The plan would upzone blocks across the city where apartments and commercial buildings are already permitted and would allow denser housing on about 6 percent of Seattle’s single-family lots, according to the city.

It also would trigger the city’s Mandatory Housing Affordability policy, which requires developers to support affordable housing, either by including some rent-restricted apartments in their projects or by paying into a city fund.

Proponents say the plan would harness the Seattle’s growth to produce thousands of units of low-income housing, while critics have raised concerns about the upzones crowding their neighborhoods and exacerbating gentrification.

Nearly all council members are expected to debate amendments in the committee led by Councilmembers Rob Johnson and M. Lorena González and to take part in Monday’s vote. The council’s final vote on the plan has been scheduled for March 18.

“We take action today to make up for lost time, for lost lives and for lost neighbors,” Councilmember Teresa Mosqueda said at a news conference before the committee meeting.

“Because Seattle has not built the housing that we need” to accommodate the city’s growing population, “we have seen our neighbors pushed out of Seattle and pushed into the streets,” she added.

By allowing apartments to be built on more lots, the upzones could chip away at residential segregation in Seattle, where patterns were set decades ago by redlining and by racist neighborhood covenants, Mosqueda said.

Some district-based council members want to scale back the proposed upzones on some blocks of single-family houses in West Seattle Junction, Wallingford and Crown Hill, claiming gentler changes are needed.

But González and Mosqueda, who represent the city at-large, have pushed back, arguing those amendments would cause fewer affordable and market-rate apartments to be constructed.

Council staffers have estimated the amendments in those neighborhoods would cost the city about 70 affordable apartments over the next 10 years, though other amendments could partly offset that loss.

González said she welcomes the upzones proposed for West Seattle Junction, where she lives. Dense neighborhoods better support small businesses and community events such as block parties, she said.

The council members already have agreed to remove from the plan blocks in Mount Baker and Ravenna-Cowen Park that are part of recently designated historic districts. They also have agreed to express an intent to try to claw back the upzones in the event that a lawsuit nixes the affordable-housing requirements.

Meanwhile, small-business owners and their supporters have been pleading with the council to remove University Way Northeast from the plan, saying upzones on the quirky strip known at The Ave would lead to displacement.

There also could be debate Monday about legislation proposed last week by Councilmember Lisa Herbold. It would require developers who raze relatively inexpensive apartments in certain neighborhoods to engage in mitigation.
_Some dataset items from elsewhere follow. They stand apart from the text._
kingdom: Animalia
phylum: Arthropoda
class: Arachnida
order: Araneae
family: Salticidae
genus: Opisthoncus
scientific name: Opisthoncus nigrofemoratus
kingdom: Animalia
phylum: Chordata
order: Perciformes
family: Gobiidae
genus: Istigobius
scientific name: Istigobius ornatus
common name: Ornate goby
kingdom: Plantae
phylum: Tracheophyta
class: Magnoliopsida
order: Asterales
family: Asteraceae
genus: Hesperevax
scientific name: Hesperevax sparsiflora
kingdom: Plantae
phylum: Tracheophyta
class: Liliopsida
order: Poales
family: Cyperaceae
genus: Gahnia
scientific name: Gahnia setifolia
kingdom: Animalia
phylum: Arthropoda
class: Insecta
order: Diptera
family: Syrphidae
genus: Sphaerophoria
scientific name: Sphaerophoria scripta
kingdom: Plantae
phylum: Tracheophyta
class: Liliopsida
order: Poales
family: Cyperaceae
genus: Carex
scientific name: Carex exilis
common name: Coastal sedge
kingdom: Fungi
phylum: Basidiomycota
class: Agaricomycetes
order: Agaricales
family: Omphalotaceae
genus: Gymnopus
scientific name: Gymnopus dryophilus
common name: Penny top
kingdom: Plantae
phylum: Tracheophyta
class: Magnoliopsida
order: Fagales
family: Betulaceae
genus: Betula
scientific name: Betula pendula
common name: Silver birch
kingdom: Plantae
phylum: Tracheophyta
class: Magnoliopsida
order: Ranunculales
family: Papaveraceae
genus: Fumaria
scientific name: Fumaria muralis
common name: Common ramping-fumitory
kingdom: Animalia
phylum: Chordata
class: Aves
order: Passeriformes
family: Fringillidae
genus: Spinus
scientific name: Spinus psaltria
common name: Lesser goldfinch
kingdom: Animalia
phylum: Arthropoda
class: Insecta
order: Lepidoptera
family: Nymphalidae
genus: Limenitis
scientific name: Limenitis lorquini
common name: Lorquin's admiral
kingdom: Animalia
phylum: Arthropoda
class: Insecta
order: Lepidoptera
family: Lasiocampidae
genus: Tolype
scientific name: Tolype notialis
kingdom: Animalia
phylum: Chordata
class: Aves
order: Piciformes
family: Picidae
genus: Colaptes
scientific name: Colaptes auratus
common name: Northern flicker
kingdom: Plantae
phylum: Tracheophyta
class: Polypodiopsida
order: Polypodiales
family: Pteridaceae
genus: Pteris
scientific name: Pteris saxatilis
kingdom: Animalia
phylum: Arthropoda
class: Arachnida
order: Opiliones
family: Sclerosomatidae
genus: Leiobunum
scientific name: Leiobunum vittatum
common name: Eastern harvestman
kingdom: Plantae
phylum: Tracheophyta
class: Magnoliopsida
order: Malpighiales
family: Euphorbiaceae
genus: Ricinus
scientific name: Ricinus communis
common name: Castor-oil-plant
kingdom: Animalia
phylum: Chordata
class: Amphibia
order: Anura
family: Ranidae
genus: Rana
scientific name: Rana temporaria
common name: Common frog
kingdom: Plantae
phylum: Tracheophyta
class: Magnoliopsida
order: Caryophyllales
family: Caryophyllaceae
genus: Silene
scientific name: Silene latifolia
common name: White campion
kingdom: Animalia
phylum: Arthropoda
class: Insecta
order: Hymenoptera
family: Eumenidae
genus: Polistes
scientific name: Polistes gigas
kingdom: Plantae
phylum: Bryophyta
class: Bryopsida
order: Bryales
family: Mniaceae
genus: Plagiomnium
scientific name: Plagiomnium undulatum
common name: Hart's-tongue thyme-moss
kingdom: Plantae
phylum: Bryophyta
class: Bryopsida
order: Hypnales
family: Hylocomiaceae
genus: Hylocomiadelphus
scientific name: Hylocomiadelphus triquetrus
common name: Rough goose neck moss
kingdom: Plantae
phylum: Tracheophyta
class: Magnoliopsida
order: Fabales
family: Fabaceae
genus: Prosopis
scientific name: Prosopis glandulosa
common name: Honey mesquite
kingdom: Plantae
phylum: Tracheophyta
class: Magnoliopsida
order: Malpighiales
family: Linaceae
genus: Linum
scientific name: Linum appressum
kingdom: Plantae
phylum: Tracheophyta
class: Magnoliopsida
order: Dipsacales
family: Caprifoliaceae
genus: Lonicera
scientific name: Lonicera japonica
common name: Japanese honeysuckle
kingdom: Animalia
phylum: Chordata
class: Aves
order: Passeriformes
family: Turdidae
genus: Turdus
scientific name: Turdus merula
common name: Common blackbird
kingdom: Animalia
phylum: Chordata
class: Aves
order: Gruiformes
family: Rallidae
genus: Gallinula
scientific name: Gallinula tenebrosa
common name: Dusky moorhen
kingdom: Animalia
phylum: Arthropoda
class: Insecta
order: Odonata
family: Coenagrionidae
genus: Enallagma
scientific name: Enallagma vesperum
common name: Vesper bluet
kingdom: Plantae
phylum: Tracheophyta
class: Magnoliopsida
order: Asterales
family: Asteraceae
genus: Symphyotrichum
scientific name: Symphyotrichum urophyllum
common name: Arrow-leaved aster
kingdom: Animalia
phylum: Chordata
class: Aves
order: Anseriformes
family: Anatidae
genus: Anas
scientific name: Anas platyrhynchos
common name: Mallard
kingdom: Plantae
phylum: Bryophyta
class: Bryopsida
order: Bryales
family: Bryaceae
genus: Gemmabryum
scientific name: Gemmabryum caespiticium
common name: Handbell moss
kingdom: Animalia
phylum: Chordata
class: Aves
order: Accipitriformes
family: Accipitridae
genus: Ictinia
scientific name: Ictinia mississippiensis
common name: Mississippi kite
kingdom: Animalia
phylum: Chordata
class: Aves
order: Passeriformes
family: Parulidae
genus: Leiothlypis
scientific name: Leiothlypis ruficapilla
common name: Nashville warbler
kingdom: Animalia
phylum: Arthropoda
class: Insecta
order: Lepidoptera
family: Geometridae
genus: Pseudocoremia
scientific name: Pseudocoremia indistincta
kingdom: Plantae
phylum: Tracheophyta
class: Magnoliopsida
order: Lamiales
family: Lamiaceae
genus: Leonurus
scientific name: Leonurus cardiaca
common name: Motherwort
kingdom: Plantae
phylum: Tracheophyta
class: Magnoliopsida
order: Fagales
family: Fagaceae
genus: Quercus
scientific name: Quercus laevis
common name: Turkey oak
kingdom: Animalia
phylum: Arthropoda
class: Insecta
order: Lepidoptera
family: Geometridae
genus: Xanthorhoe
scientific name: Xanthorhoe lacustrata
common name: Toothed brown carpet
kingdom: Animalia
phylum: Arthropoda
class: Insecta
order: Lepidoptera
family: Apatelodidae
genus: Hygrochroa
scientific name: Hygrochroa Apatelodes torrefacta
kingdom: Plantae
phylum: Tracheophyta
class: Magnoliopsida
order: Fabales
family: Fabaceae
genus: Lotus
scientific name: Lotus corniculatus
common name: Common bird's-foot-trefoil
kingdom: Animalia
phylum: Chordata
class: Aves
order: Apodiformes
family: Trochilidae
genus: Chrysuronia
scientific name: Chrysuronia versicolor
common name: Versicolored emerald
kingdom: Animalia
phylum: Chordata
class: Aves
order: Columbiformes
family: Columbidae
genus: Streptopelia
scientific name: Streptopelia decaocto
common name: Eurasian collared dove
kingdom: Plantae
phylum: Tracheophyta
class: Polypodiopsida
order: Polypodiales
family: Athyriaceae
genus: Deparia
The legislation would apply in neighborhoods far from downtown and at risk for displacement, such as Bitter Lake, Rainier Beach and South Park.

Developers demolishing inexpensive apartments would need to replace those homes by including rent-restricted units in their projects or by paying into the city’s affordable-housing fund above what they would otherwise pay under the upzones plan.

The upzones plan would require developers to devote 5 percent to 11 percent of their projects to affordable apartments or pay $5 to $32.75 per square foot in fees. It was initially proposed in 2015, under then-Mayor Ed Murray.

Mandatory Housing Affordability upzones already have occurred in the University District (except for The Ave), downtown, Lower Queen Anne, the Chinatown International District and parts of the Central District.